Convertiré a los niños en asesinos, de Diego Luis Sanromán (Plaza y Valdés) | por Juan Jiménez García

Convertiré a los niños en asesinos | Diego Luis Sanromán

A Diego Luis Sanromán lo conocíamos sobre todo por su labor traductora. Habitual en Pepitas de calabaza, nos cruzamos con él leyendo sobre Céline o Cossery. Ahora tocaba enfrentarlo directamente, y ahí está Convertiré a los niños en asesinos, conjunto de relatos escritos entre 2005 y 2008, y todos ellos atravesados por algo, que algunos llamarán asesinatos o muertes y nosotros llamaremos Roland Topor.

Fue Jean-Luc Godard aquel director que filmó, tal vez para siempre, la obra que mejor resume seguramente nuestro tiempo (que encima no era el suyo). Como decía Louis Aragon (citado y absorbido por el director suizo), vivimos en el tiempo de los hombres dobles. Así, Pierrot le fou era un canto generacional a muchas cosas: la rabia, la insatisfacción (de Céline), esos hombres dobles (de Aragon) y ese mundo que nos traiciona perpetuamente (interpretado por Anna Karina).

En estos cuentos crueles, hay un cierto gusto “a lo Topor”. El escritor francés diría: coger un tipo cualquiera, someterlo a una sospecha, sazonarlo con un mundo hostil (o indiferente, que llegado el caso es aún más hostil), dejarlo cocer en su salsa (el odio hacia ese mundo que le rodea) y esperar que alcance el punto de ebullición. Si alguien debería ilustrar estos relatos, sería el propio Topor (quizás el único capaz de recoger toda la crueldad de la que somos capaces).
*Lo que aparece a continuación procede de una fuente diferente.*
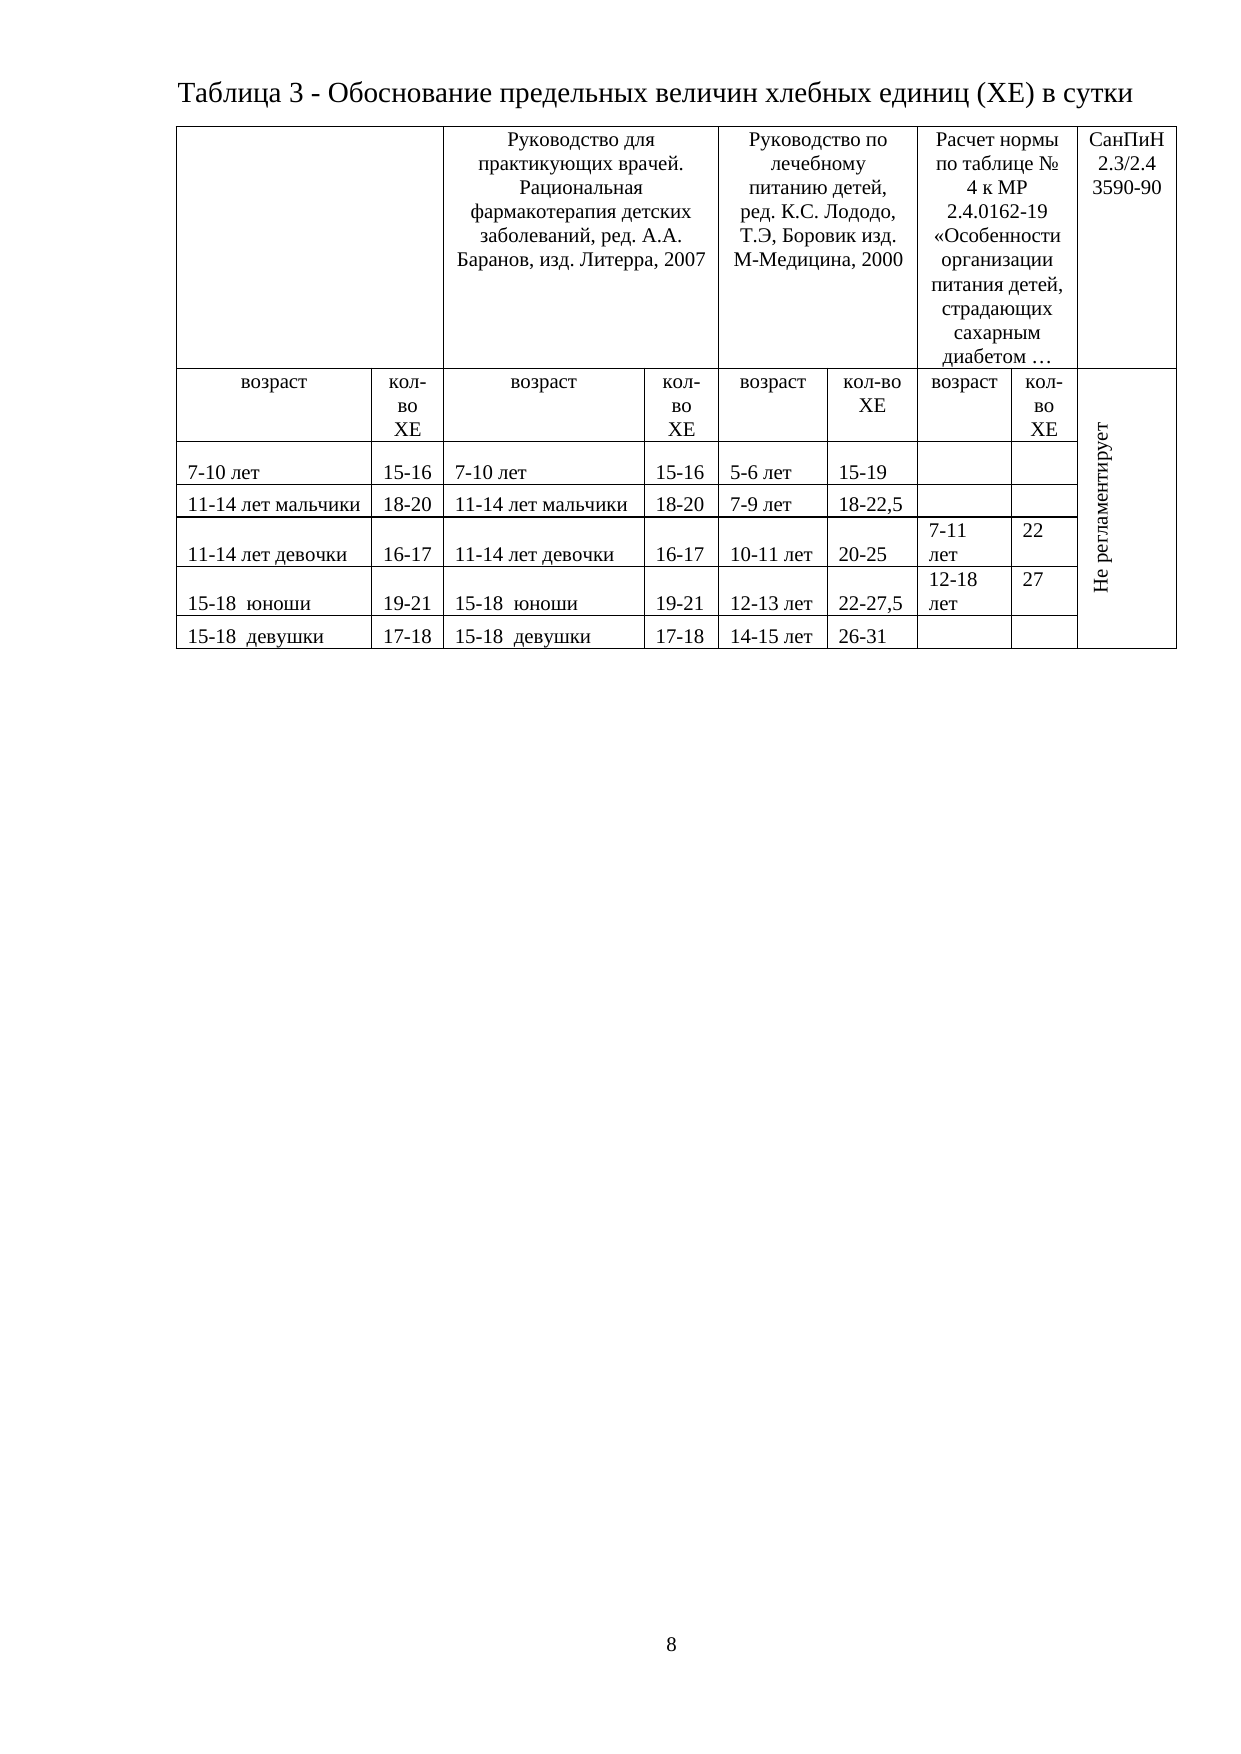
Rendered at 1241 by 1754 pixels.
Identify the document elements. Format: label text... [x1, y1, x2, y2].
Topor murió, y algún día que otro nos acordamos de él.

Diego Luis Sanromán nos deja a todos esos pobres hombres dobles superados por el otro, cocinándose a la manera del escritor francés. Desde la vieja que cultiva un instante en su cabeza (y ese instante llegará) hasta el burgués de turno que ajusta cuentas con su familia, pasando por ese hombre que asesina a su otro o ese asesino ritual que acaba con otro asesino por pura intuición. La muerte como consecuencia, hasta en esos relatos de tintes turísticos, en una isla paradisíaca o bajo resonancias de calles portuguesas.

Está también lo extraño, lo raro. En Intersticios  o en El desmemoriado Geige; cuentos de terror, un terror íntimo, personal e intransferible, en los que toda esa extrañeza acaba por hacer desaparecer (literalmente, físicamente) a sus protagonistas, que ven cómo el mundo se cierra o desaparece sin explicación, cómo la placidez de sus días deja lugar al vacío, a la nada.

Es precisamente alrededor de estos dos relatos hacia donde se vertebra el resto (lo cual vendría a querer decir que todo es una cuestión de miedos e instantes adecuados para sacarlos a pasear). En Intersticios, un nuevo y brillante burgués estrena piso y ve cómo todos sus agujeros (incluso los suyos propios) empiezan a cerrarse, lo cual le lleva a un desesperado final. En El desmemoriado Geige, un viejo y gris burgués, rentista, dice, ve cómo desaparece. Contradiciendo la tendencia natural, el mundo permanece y él desaparece. Se borra, se esfuma, se va, deja de.

Entre el miedo a acabar encerrado en uno mismo y el miedo a desaparecer, quedará espacio para un relato central, el más extenso: El mirón tuerto. Un nuevo quimérico inquilino se enfrenta a sus intuiciones. Hombre de carácter práctico, medio destruido en lo físico, decide abandonar un poco resolutivo voyeurismo y pasar al tiempo de la acción.

Tiempos crueles, pues, para los hombres dobles. Tiempos raros, extraños, alucinados, para amantes de la cocina caníbal. Cuando no queda nada, qué queda. Diego Luis Sanromán nos propone alguna que otra respuesta.